__Data for the task__:
+===+

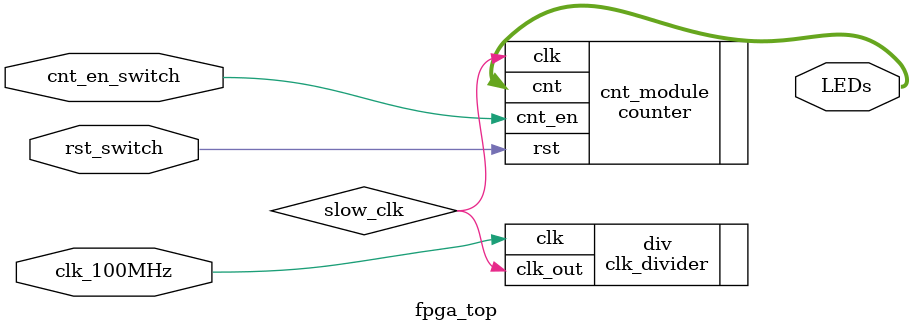
<source format=v>
module fpga_top(
    input clk_100MHz, // Board's 100MHz system clock
    input rst_switch,
    input cnt_en_switch,
    output [5:0] LEDs
);

wire slow_clk;

clk_divider div(
    .clk(clk_100MHz),
    .clk_out(slow_clk)
);

counter cnt_module(
    .clk(slow_clk),
    .rst(rst_switch),
    .cnt_en(cnt_en_switch),
    .cnt(LEDs)
);

endmodule

</source>
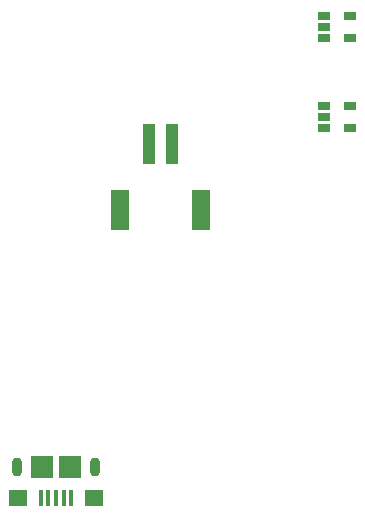
<source format=gbp>
G04 #@! TF.GenerationSoftware,KiCad,Pcbnew,(2016-12-18 revision 3ffa37c)-master*
G04 #@! TF.CreationDate,2016-12-30T22:14:27-08:00*
G04 #@! TF.ProjectId,badge-kicad,62616467652D6B696361642E6B696361,rev?*
G04 #@! TF.FileFunction,Paste,Bot*
G04 #@! TF.FilePolarity,Positive*
%FSLAX46Y46*%
G04 Gerber Fmt 4.6, Leading zero omitted, Abs format (unit mm)*
G04 Created by KiCad (PCBNEW (2016-12-18 revision 3ffa37c)-master) date Friday, December 30, 2016 'PMt' 10:14:27 PM*
%MOMM*%
%LPD*%
G01*
G04 APERTURE LIST*
%ADD10C,0.150000*%
%ADD11R,0.398780X1.348740*%
%ADD12O,0.899160X1.597660*%
%ADD13R,1.597660X1.399540*%
%ADD14R,1.899920X1.899920*%
%ADD15R,1.060000X0.650000*%
%ADD16R,1.000000X3.500000*%
%ADD17R,1.600000X3.400000*%
G04 APERTURE END LIST*
D10*
D11*
X115851060Y-170725000D03*
X116501300Y-170725000D03*
X117149000Y-170725000D03*
X117796700Y-170725000D03*
X118446940Y-170725000D03*
D12*
X113849540Y-168055460D03*
X120448460Y-168055460D03*
D13*
X113951140Y-170725000D03*
X120346860Y-170725000D03*
D14*
X115950120Y-168050380D03*
X118347880Y-168050380D03*
D15*
X142070000Y-131760000D03*
X142070000Y-129860000D03*
X139870000Y-129860000D03*
X139870000Y-130810000D03*
X139870000Y-131760000D03*
X139870000Y-139380000D03*
X139870000Y-138430000D03*
X139870000Y-137480000D03*
X142070000Y-137480000D03*
X142070000Y-139380000D03*
D16*
X127000000Y-140725000D03*
X125000000Y-140725000D03*
D17*
X129400000Y-146275000D03*
X122600000Y-146275000D03*
M02*

</source>
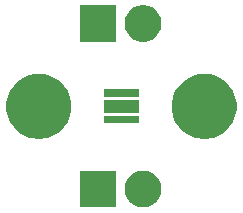
<source format=gts>
G04 #@! TF.GenerationSoftware,KiCad,Pcbnew,(5.1.5)-3*
G04 #@! TF.CreationDate,2020-04-01T14:27:29+01:00*
G04 #@! TF.ProjectId,led_board,6c65645f-626f-4617-9264-2e6b69636164,rev?*
G04 #@! TF.SameCoordinates,Original*
G04 #@! TF.FileFunction,Soldermask,Top*
G04 #@! TF.FilePolarity,Negative*
%FSLAX46Y46*%
G04 Gerber Fmt 4.6, Leading zero omitted, Abs format (unit mm)*
G04 Created by KiCad (PCBNEW (5.1.5)-3) date 2020-04-01 14:27:29*
%MOMM*%
%LPD*%
G04 APERTURE LIST*
%ADD10C,0.100000*%
G04 APERTURE END LIST*
D10*
G36*
X-449130Y-8550870D02*
G01*
X-3550870Y-8550870D01*
X-3550870Y-5449130D01*
X-449130Y-5449130D01*
X-449130Y-8550870D01*
G37*
G36*
X2262370Y-5508728D02*
G01*
X2544611Y-5625636D01*
X2798621Y-5795360D01*
X3014640Y-6011379D01*
X3184364Y-6265389D01*
X3301272Y-6547630D01*
X3360870Y-6847251D01*
X3360870Y-7152749D01*
X3301272Y-7452370D01*
X3184364Y-7734611D01*
X3014640Y-7988621D01*
X2798621Y-8204640D01*
X2544611Y-8374364D01*
X2262370Y-8491272D01*
X1962749Y-8550870D01*
X1657251Y-8550870D01*
X1357630Y-8491272D01*
X1075389Y-8374364D01*
X821379Y-8204640D01*
X605360Y-7988621D01*
X435636Y-7734611D01*
X318728Y-7452370D01*
X259130Y-7152749D01*
X259130Y-6847251D01*
X318728Y-6547630D01*
X435636Y-6265389D01*
X605360Y-6011379D01*
X821379Y-5795360D01*
X1075389Y-5625636D01*
X1357630Y-5508728D01*
X1657251Y-5449130D01*
X1962749Y-5449130D01*
X2262370Y-5508728D01*
G37*
G36*
X-6551888Y2715760D02*
G01*
X-6197563Y2645281D01*
X-5696913Y2437905D01*
X-5246340Y2136841D01*
X-4863159Y1753660D01*
X-4562095Y1303087D01*
X-4354719Y802437D01*
X-4249000Y270950D01*
X-4249000Y-270950D01*
X-4354719Y-802437D01*
X-4562095Y-1303087D01*
X-4863159Y-1753660D01*
X-5246340Y-2136841D01*
X-5696913Y-2437905D01*
X-6197563Y-2645281D01*
X-6551888Y-2715760D01*
X-6729049Y-2751000D01*
X-7270951Y-2751000D01*
X-7448112Y-2715760D01*
X-7802437Y-2645281D01*
X-8303087Y-2437905D01*
X-8753660Y-2136841D01*
X-9136841Y-1753660D01*
X-9437905Y-1303087D01*
X-9645281Y-802437D01*
X-9751000Y-270950D01*
X-9751000Y270950D01*
X-9645281Y802437D01*
X-9437905Y1303087D01*
X-9136841Y1753660D01*
X-8753660Y2136841D01*
X-8303087Y2437905D01*
X-7802437Y2645281D01*
X-7448112Y2715760D01*
X-7270951Y2751000D01*
X-6729049Y2751000D01*
X-6551888Y2715760D01*
G37*
G36*
X7448112Y2715760D02*
G01*
X7802437Y2645281D01*
X8303087Y2437905D01*
X8753660Y2136841D01*
X9136841Y1753660D01*
X9437905Y1303087D01*
X9645281Y802437D01*
X9751000Y270950D01*
X9751000Y-270950D01*
X9645281Y-802437D01*
X9437905Y-1303087D01*
X9136841Y-1753660D01*
X8753660Y-2136841D01*
X8303087Y-2437905D01*
X7802437Y-2645281D01*
X7448112Y-2715760D01*
X7270951Y-2751000D01*
X6729049Y-2751000D01*
X6551888Y-2715760D01*
X6197563Y-2645281D01*
X5696913Y-2437905D01*
X5246340Y-2136841D01*
X4863159Y-1753660D01*
X4562095Y-1303087D01*
X4354719Y-802437D01*
X4249000Y-270950D01*
X4249000Y270950D01*
X4354719Y802437D01*
X4562095Y1303087D01*
X4863159Y1753660D01*
X5246340Y2136841D01*
X5696913Y2437905D01*
X6197563Y2645281D01*
X6551888Y2715760D01*
X6729049Y2751000D01*
X7270951Y2751000D01*
X7448112Y2715760D01*
G37*
G36*
X1451000Y-1451000D02*
G01*
X-1451000Y-1451000D01*
X-1451000Y-799000D01*
X1451000Y-799000D01*
X1451000Y-1451000D01*
G37*
G36*
X1451000Y-551000D02*
G01*
X-1451000Y-551000D01*
X-1451000Y551000D01*
X1451000Y551000D01*
X1451000Y-551000D01*
G37*
G36*
X1451000Y799000D02*
G01*
X-1451000Y799000D01*
X-1451000Y1451000D01*
X1451000Y1451000D01*
X1451000Y799000D01*
G37*
G36*
X2262370Y8491272D02*
G01*
X2544611Y8374364D01*
X2798621Y8204640D01*
X3014640Y7988621D01*
X3184364Y7734611D01*
X3301272Y7452370D01*
X3360870Y7152749D01*
X3360870Y6847251D01*
X3301272Y6547630D01*
X3184364Y6265389D01*
X3014640Y6011379D01*
X2798621Y5795360D01*
X2544611Y5625636D01*
X2262370Y5508728D01*
X1962749Y5449130D01*
X1657251Y5449130D01*
X1357630Y5508728D01*
X1075389Y5625636D01*
X821379Y5795360D01*
X605360Y6011379D01*
X435636Y6265389D01*
X318728Y6547630D01*
X259130Y6847251D01*
X259130Y7152749D01*
X318728Y7452370D01*
X435636Y7734611D01*
X605360Y7988621D01*
X821379Y8204640D01*
X1075389Y8374364D01*
X1357630Y8491272D01*
X1657251Y8550870D01*
X1962749Y8550870D01*
X2262370Y8491272D01*
G37*
G36*
X-449130Y5449130D02*
G01*
X-3550870Y5449130D01*
X-3550870Y8550870D01*
X-449130Y8550870D01*
X-449130Y5449130D01*
G37*
M02*

</source>
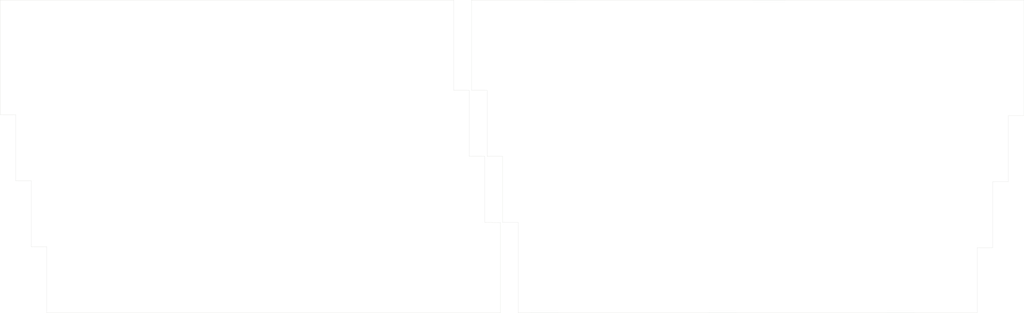
<source format=kicad_pcb>
(kicad_pcb (version 20171130) (host pcbnew "(5.1.5-0-10_14)")

  (general
    (thickness 1.6)
    (drawings 32)
    (tracks 0)
    (zones 0)
    (modules 0)
    (nets 1)
  )

  (page A4)
  (layers
    (0 F.Cu signal)
    (31 B.Cu signal)
    (32 B.Adhes user)
    (33 F.Adhes user)
    (34 B.Paste user)
    (35 F.Paste user)
    (36 B.SilkS user)
    (37 F.SilkS user)
    (38 B.Mask user)
    (39 F.Mask user)
    (40 Dwgs.User user)
    (41 Cmts.User user)
    (42 Eco1.User user)
    (43 Eco2.User user)
    (44 Edge.Cuts user)
    (45 Margin user)
    (46 B.CrtYd user)
    (47 F.CrtYd user)
    (48 B.Fab user)
    (49 F.Fab user)
  )

  (setup
    (last_trace_width 0.25)
    (trace_clearance 0.2)
    (zone_clearance 0.508)
    (zone_45_only no)
    (trace_min 0.2)
    (via_size 0.8)
    (via_drill 0.4)
    (via_min_size 0.4)
    (via_min_drill 0.3)
    (uvia_size 0.3)
    (uvia_drill 0.1)
    (uvias_allowed no)
    (uvia_min_size 0.2)
    (uvia_min_drill 0.1)
    (edge_width 0.05)
    (segment_width 0.2)
    (pcb_text_width 0.3)
    (pcb_text_size 1.5 1.5)
    (mod_edge_width 0.12)
    (mod_text_size 1 1)
    (mod_text_width 0.15)
    (pad_size 1.524 1.524)
    (pad_drill 0.762)
    (pad_to_mask_clearance 0.051)
    (solder_mask_min_width 0.25)
    (aux_axis_origin 0 0)
    (visible_elements FFFFFF7F)
    (pcbplotparams
      (layerselection 0x010fc_ffffffff)
      (usegerberextensions false)
      (usegerberattributes false)
      (usegerberadvancedattributes false)
      (creategerberjobfile false)
      (excludeedgelayer true)
      (linewidth 0.100000)
      (plotframeref false)
      (viasonmask false)
      (mode 1)
      (useauxorigin false)
      (hpglpennumber 1)
      (hpglpenspeed 20)
      (hpglpendiameter 15.000000)
      (psnegative false)
      (psa4output false)
      (plotreference true)
      (plotvalue true)
      (plotinvisibletext false)
      (padsonsilk false)
      (subtractmaskfromsilk false)
      (outputformat 1)
      (mirror false)
      (drillshape 1)
      (scaleselection 1)
      (outputdirectory ""))
  )

  (net 0 "")

  (net_class Default "This is the default net class."
    (clearance 0.2)
    (trace_width 0.25)
    (via_dia 0.8)
    (via_drill 0.4)
    (uvia_dia 0.3)
    (uvia_drill 0.1)
  )

  (gr_line (start 295.375 0.025) (end 136 0) (layer Edge.Cuts) (width 0.05) (tstamp 5EB658AF))
  (gr_line (start 295.375 33.3) (end 295.375 0.025) (layer Edge.Cuts) (width 0.05))
  (gr_line (start 290.875 33.3) (end 295.375 33.3) (layer Edge.Cuts) (width 0.05))
  (gr_line (start 290.875 52.35) (end 290.875 33.3) (layer Edge.Cuts) (width 0.05))
  (gr_line (start 286.375 52.35) (end 290.875 52.35) (layer Edge.Cuts) (width 0.05))
  (gr_line (start 286.375 71.4) (end 286.375 52.35) (layer Edge.Cuts) (width 0.05))
  (gr_line (start 281.875 71.4) (end 286.375 71.4) (layer Edge.Cuts) (width 0.05))
  (gr_line (start 281.85 90.225) (end 281.875 71.4) (layer Edge.Cuts) (width 0.05))
  (gr_line (start 149.45 90.2) (end 281.85 90.225) (layer Edge.Cuts) (width 0.05))
  (gr_line (start 149.45 64.15) (end 149.45 90.2) (layer Edge.Cuts) (width 0.05))
  (gr_line (start 144.95 64.15) (end 149.45 64.15) (layer Edge.Cuts) (width 0.05))
  (gr_line (start 144.95 45.1) (end 144.95 64.15) (layer Edge.Cuts) (width 0.05))
  (gr_line (start 140.5 45.1) (end 144.95 45.1) (layer Edge.Cuts) (width 0.05))
  (gr_line (start 140.5 26.05) (end 140.5 45.1) (layer Edge.Cuts) (width 0.05))
  (gr_line (start 136 26.05) (end 140.5 26.05) (layer Edge.Cuts) (width 0.05))
  (gr_line (start 136 0) (end 136 26.05) (layer Edge.Cuts) (width 0.05))
  (gr_line (start 0 33.075) (end 0 0) (layer Edge.Cuts) (width 0.05))
  (gr_line (start 4.5 33.075) (end 0 33.075) (layer Edge.Cuts) (width 0.05))
  (gr_line (start 4.5 52.125) (end 4.5 33.075) (layer Edge.Cuts) (width 0.05))
  (gr_line (start 9 52.125) (end 4.5 52.125) (layer Edge.Cuts) (width 0.05))
  (gr_line (start 9 71.175) (end 9 52.125) (layer Edge.Cuts) (width 0.05))
  (gr_line (start 13.5 71.175) (end 9 71.175) (layer Edge.Cuts) (width 0.05))
  (gr_line (start 13.5 90.225) (end 13.5 71.175) (layer Edge.Cuts) (width 0.05))
  (gr_line (start 144.35 90.225) (end 13.5 90.225) (layer Edge.Cuts) (width 0.05))
  (gr_line (start 144.35 64.175) (end 144.35 90.225) (layer Edge.Cuts) (width 0.05))
  (gr_line (start 139.85 64.15) (end 144.35 64.175) (layer Edge.Cuts) (width 0.05))
  (gr_line (start 139.85 45.1) (end 139.85 64.15) (layer Edge.Cuts) (width 0.05))
  (gr_line (start 135.35 45.1) (end 139.85 45.1) (layer Edge.Cuts) (width 0.05))
  (gr_line (start 135.35 26.05) (end 135.35 45.1) (layer Edge.Cuts) (width 0.05))
  (gr_line (start 130.85 26.05) (end 135.35 26.05) (layer Edge.Cuts) (width 0.05))
  (gr_line (start 130.85 0) (end 130.85 26.05) (layer Edge.Cuts) (width 0.05))
  (gr_line (start 0 0) (end 130.85 0) (layer Edge.Cuts) (width 0.05))

)

</source>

+===+

Reading through the material above, work out how many lines include "Paste", then state that number alone.

3